── Excerpted records ──

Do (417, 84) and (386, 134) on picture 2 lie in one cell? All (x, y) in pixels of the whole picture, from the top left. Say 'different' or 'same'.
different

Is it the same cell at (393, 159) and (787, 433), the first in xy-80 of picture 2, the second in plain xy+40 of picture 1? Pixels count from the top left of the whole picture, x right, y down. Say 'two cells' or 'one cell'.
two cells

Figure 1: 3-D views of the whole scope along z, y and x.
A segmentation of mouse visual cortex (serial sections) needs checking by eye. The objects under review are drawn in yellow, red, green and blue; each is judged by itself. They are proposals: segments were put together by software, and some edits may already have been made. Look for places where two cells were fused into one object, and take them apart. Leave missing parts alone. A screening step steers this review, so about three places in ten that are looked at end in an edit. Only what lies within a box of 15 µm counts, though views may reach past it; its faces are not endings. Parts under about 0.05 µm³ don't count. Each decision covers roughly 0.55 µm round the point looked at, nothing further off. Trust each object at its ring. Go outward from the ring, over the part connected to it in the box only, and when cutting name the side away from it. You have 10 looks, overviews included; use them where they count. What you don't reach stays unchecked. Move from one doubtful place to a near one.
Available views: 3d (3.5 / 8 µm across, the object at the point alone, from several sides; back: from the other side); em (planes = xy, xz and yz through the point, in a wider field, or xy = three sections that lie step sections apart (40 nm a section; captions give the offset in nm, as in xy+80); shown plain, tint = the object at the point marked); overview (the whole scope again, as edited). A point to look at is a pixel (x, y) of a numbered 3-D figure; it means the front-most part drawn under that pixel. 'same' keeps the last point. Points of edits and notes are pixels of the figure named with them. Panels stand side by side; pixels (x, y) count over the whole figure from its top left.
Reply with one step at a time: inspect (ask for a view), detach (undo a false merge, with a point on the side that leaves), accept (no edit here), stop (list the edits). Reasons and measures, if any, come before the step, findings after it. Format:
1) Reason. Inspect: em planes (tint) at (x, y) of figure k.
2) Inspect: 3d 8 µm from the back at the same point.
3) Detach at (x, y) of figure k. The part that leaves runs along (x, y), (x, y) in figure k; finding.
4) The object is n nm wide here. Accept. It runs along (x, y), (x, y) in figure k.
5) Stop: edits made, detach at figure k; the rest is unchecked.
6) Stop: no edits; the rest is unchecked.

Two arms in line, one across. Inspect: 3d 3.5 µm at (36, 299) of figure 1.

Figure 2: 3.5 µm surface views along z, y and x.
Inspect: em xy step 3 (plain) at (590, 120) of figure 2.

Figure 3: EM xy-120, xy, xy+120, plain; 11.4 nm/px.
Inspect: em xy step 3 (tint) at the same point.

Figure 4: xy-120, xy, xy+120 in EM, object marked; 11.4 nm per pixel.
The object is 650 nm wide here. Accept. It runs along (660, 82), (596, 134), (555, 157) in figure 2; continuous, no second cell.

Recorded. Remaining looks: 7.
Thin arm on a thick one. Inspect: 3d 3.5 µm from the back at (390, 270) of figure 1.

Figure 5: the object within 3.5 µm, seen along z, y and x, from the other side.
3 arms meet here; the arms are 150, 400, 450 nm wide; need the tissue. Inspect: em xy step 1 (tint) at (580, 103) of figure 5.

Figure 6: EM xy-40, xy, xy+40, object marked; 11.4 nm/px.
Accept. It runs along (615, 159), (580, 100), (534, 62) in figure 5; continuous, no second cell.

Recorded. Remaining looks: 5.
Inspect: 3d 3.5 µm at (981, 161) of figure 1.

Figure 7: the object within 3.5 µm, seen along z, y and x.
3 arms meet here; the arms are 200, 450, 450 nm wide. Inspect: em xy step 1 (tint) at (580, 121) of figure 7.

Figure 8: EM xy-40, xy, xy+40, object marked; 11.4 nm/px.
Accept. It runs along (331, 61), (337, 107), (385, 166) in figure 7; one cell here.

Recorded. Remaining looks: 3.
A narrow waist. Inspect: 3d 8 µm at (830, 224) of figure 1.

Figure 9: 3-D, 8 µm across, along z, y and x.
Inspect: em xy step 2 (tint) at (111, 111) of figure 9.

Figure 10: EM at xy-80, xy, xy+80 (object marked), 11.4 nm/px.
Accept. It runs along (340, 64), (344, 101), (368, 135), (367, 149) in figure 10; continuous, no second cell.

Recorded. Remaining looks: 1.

───

Return only the part of the records above that opens with the line containing "Is it the same" and closes with the line containing "A segmentation of", ends included.

--- Result of this task ---
Is it the same cell at (393, 159) and (787, 433), the first in xy-80 of picture 2, the second in plain xy+40 of picture 1? Pixels count from the top left of the whole picture, x right, y down. Say 'two cells' or 'one cell'.
two cells

Figure 1: 3-D views of the whole scope along z, y and x.
A segmentation of mouse visual cortex (serial sections) needs checking by eye. The objects under review are drawn in yellow, red, green and blue; each is judged by itself. They are proposals: segments were put together by software, and some edits may already have been made. Look for places where two cells were fused into one object, and take them apart. Leave missing parts alone. A screening step steers this review, so about three places in ten that are looked at end in an edit. Only what lies within a box of 15 µm counts, though views may reach past it; its faces are not endings. Parts under about 0.05 µm³ don't count. Each decision covers roughly 0.55 µm round the point looked at, nothing further off. Trust each object at its ring. Go outward from the ring, over the part connected to it in the box only, and when cutting name the side away from it. You have 10 looks, overviews included; use them where they count. What you don't reach stays unchecked. Move from one doubtful place to a near one.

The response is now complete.